● **What you need to do**
The data below should be restated word for word, pictures omitted.

● **Data shown**
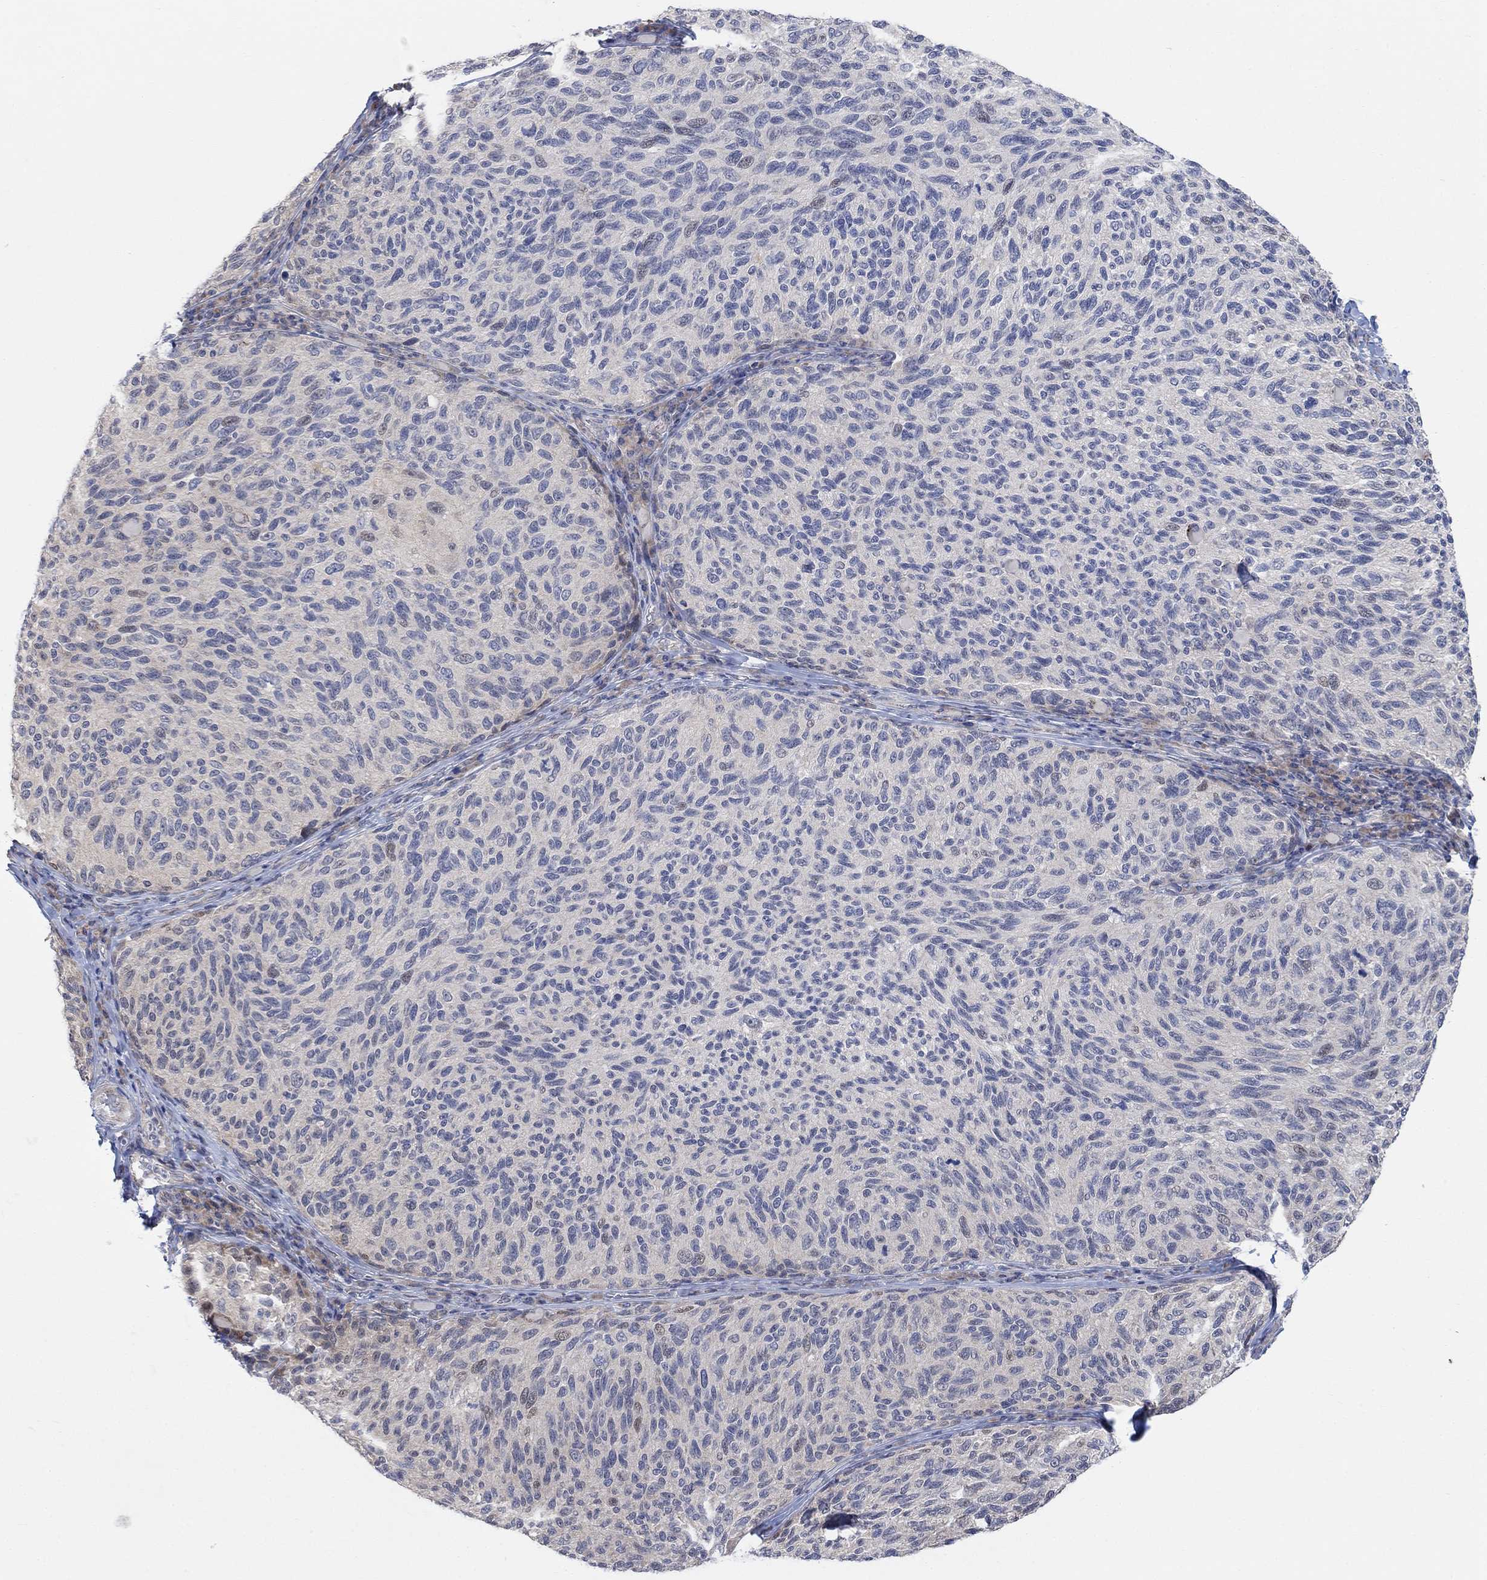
{"staining": {"intensity": "negative", "quantity": "none", "location": "none"}, "tissue": "melanoma", "cell_type": "Tumor cells", "image_type": "cancer", "snomed": [{"axis": "morphology", "description": "Malignant melanoma, NOS"}, {"axis": "topography", "description": "Skin"}], "caption": "High power microscopy micrograph of an immunohistochemistry (IHC) histopathology image of malignant melanoma, revealing no significant expression in tumor cells.", "gene": "CNTF", "patient": {"sex": "female", "age": 73}}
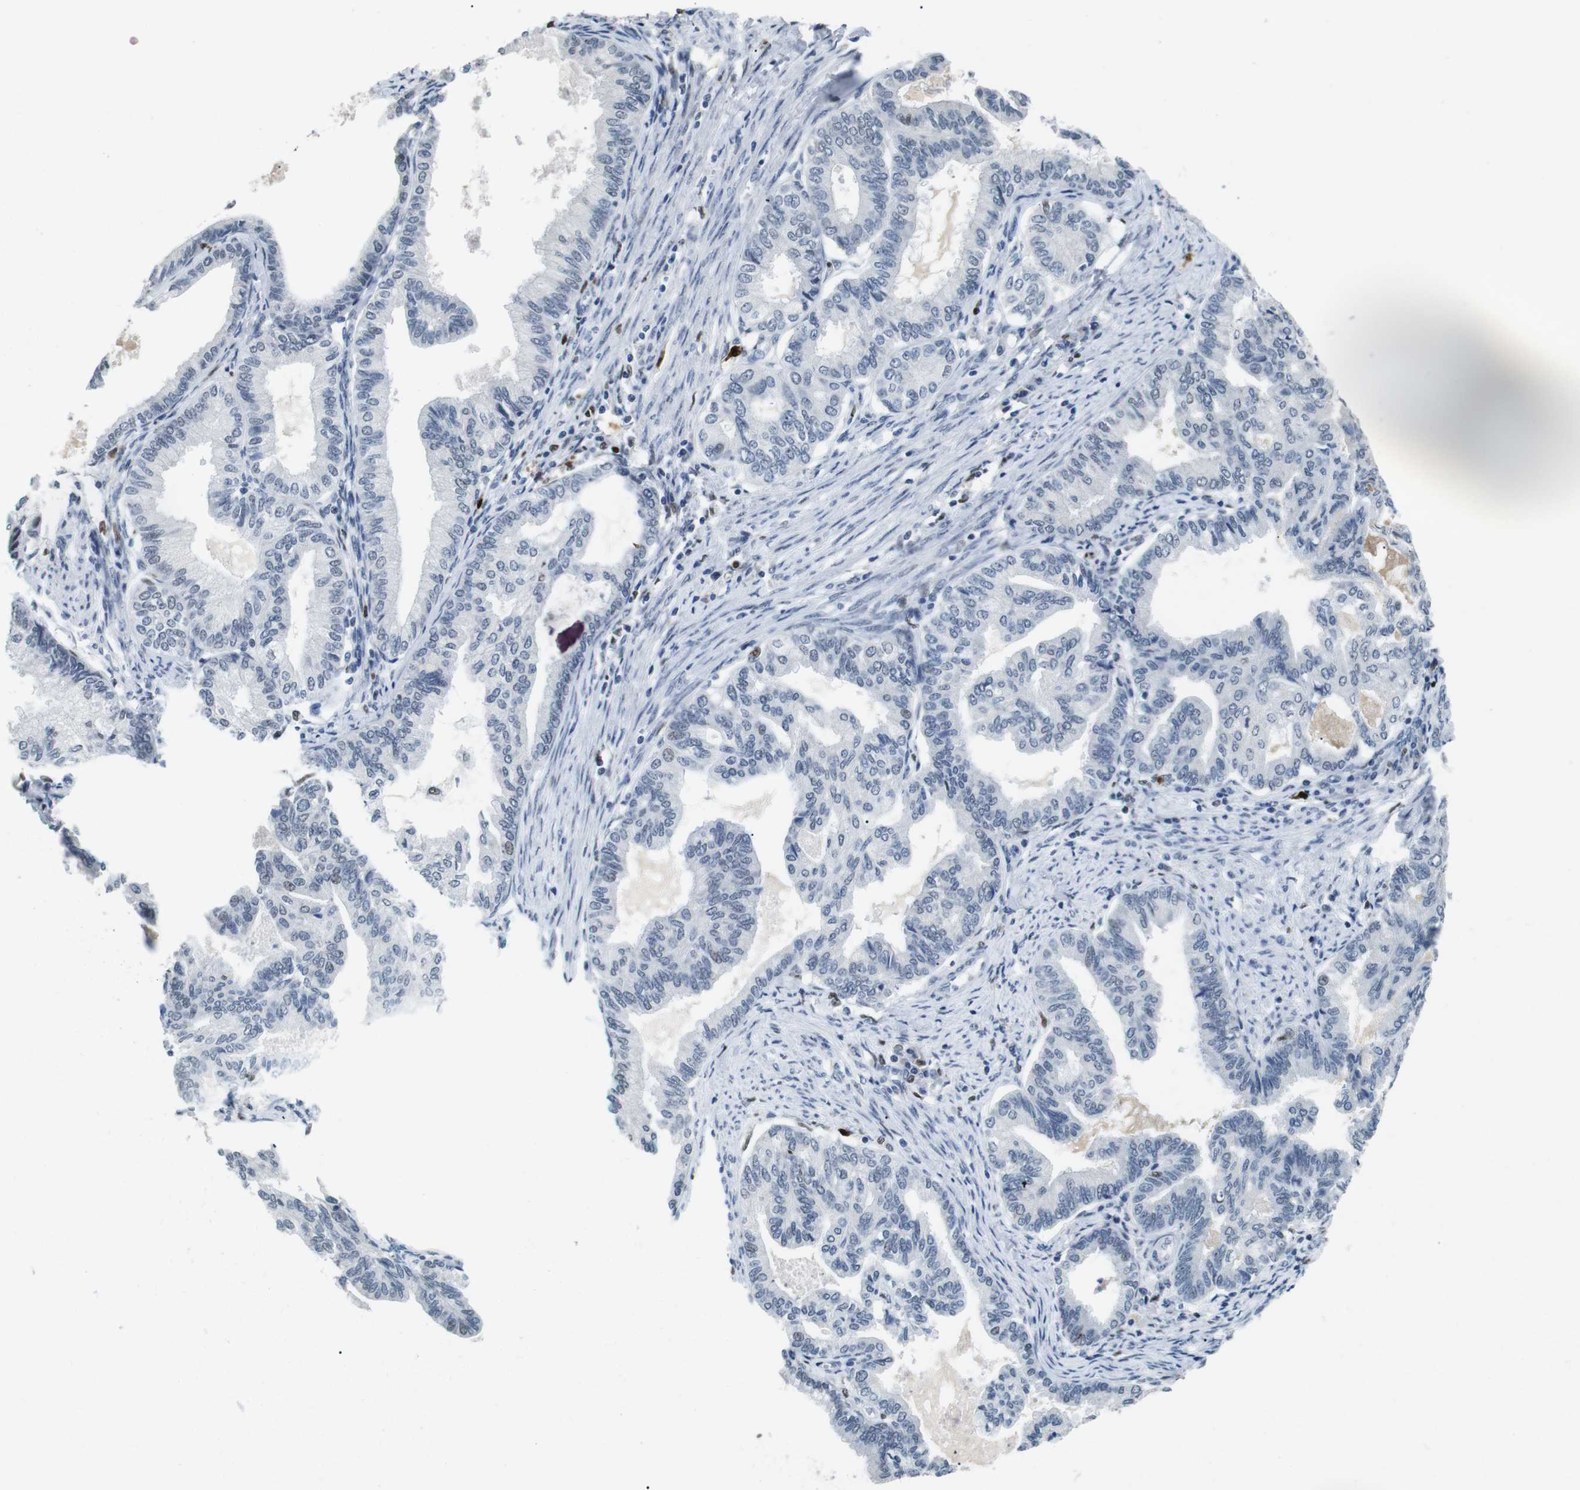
{"staining": {"intensity": "negative", "quantity": "none", "location": "none"}, "tissue": "endometrial cancer", "cell_type": "Tumor cells", "image_type": "cancer", "snomed": [{"axis": "morphology", "description": "Adenocarcinoma, NOS"}, {"axis": "topography", "description": "Endometrium"}], "caption": "Immunohistochemistry histopathology image of neoplastic tissue: endometrial adenocarcinoma stained with DAB (3,3'-diaminobenzidine) reveals no significant protein positivity in tumor cells.", "gene": "IRF8", "patient": {"sex": "female", "age": 86}}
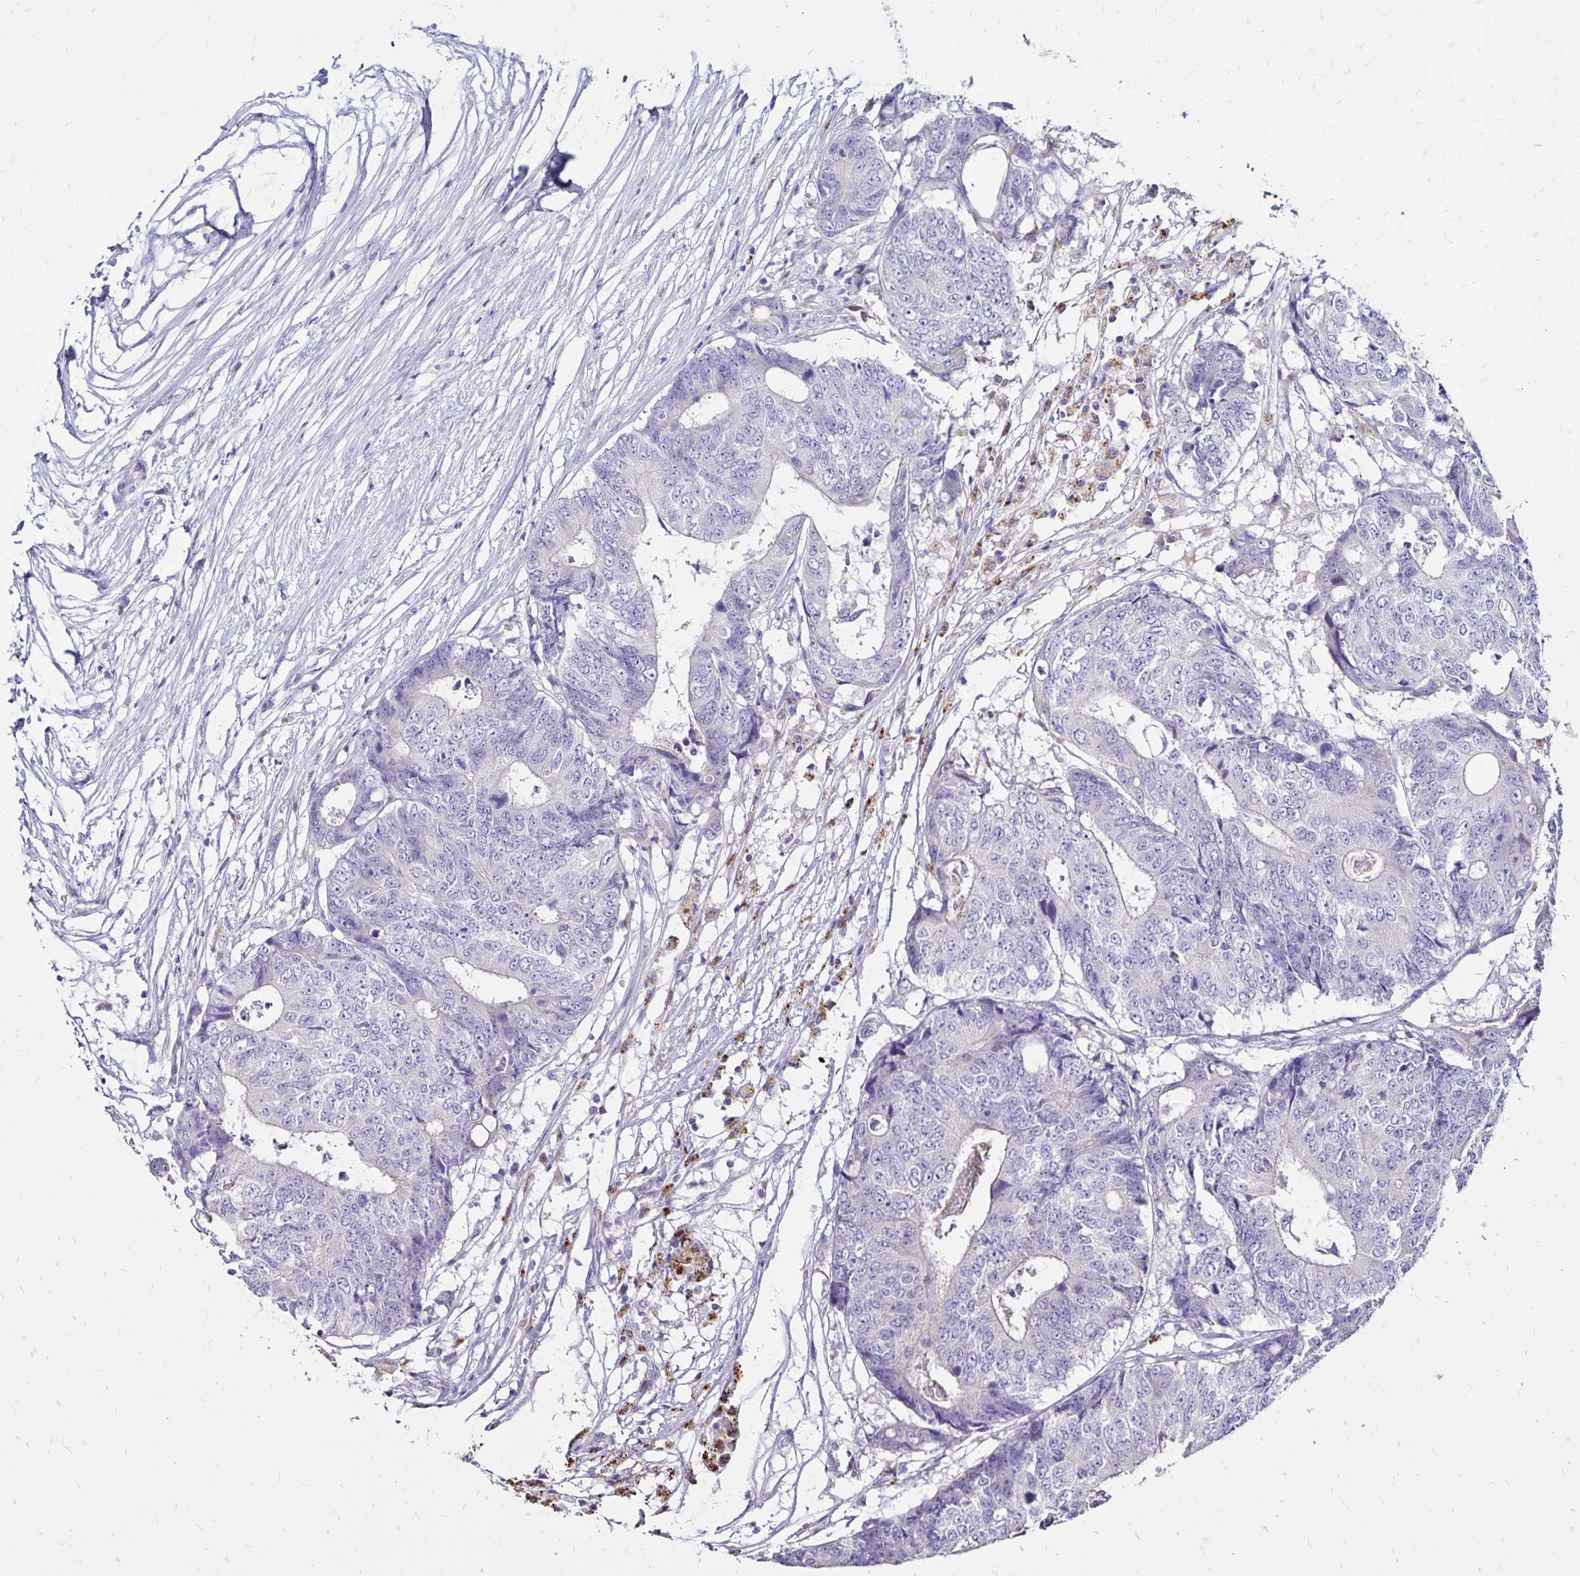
{"staining": {"intensity": "negative", "quantity": "none", "location": "none"}, "tissue": "colorectal cancer", "cell_type": "Tumor cells", "image_type": "cancer", "snomed": [{"axis": "morphology", "description": "Adenocarcinoma, NOS"}, {"axis": "topography", "description": "Colon"}], "caption": "A high-resolution image shows immunohistochemistry staining of colorectal cancer, which reveals no significant staining in tumor cells.", "gene": "EVPL", "patient": {"sex": "female", "age": 48}}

● **Response for this exercise**
{"staining": {"intensity": "negative", "quantity": "none", "location": "none"}, "tissue": "melanoma", "cell_type": "Tumor cells", "image_type": "cancer", "snomed": [{"axis": "morphology", "description": "Malignant melanoma, NOS"}, {"axis": "topography", "description": "Skin"}], "caption": "High power microscopy micrograph of an immunohistochemistry (IHC) histopathology image of malignant melanoma, revealing no significant expression in tumor cells.", "gene": "CNTF", "patient": {"sex": "female", "age": 73}}
{"staining": {"intensity": "negative", "quantity": "none", "location": "none"}, "tissue": "endometrial cancer", "cell_type": "Tumor cells", "image_type": "cancer", "snomed": [{"axis": "morphology", "description": "Adenocarcinoma, NOS"}, {"axis": "topography", "description": "Endometrium"}], "caption": "Immunohistochemistry histopathology image of neoplastic tissue: endometrial adenocarcinoma stained with DAB (3,3'-diaminobenzidine) reveals no significant protein positivity in tumor cells.", "gene": "IRF8", "patient": {"sex": "female", "age": 86}}
{"staining": {"intensity": "negative", "quantity": "none", "location": "none"}, "tissue": "colorectal cancer", "cell_type": "Tumor cells", "image_type": "cancer", "snomed": [{"axis": "morphology", "description": "Adenocarcinoma, NOS"}, {"axis": "topography", "description": "Colon"}], "caption": "A high-resolution image shows immunohistochemistry staining of colorectal cancer, which reveals no significant staining in tumor cells.", "gene": "EVPL", "patient": {"sex": "female", "age": 48}}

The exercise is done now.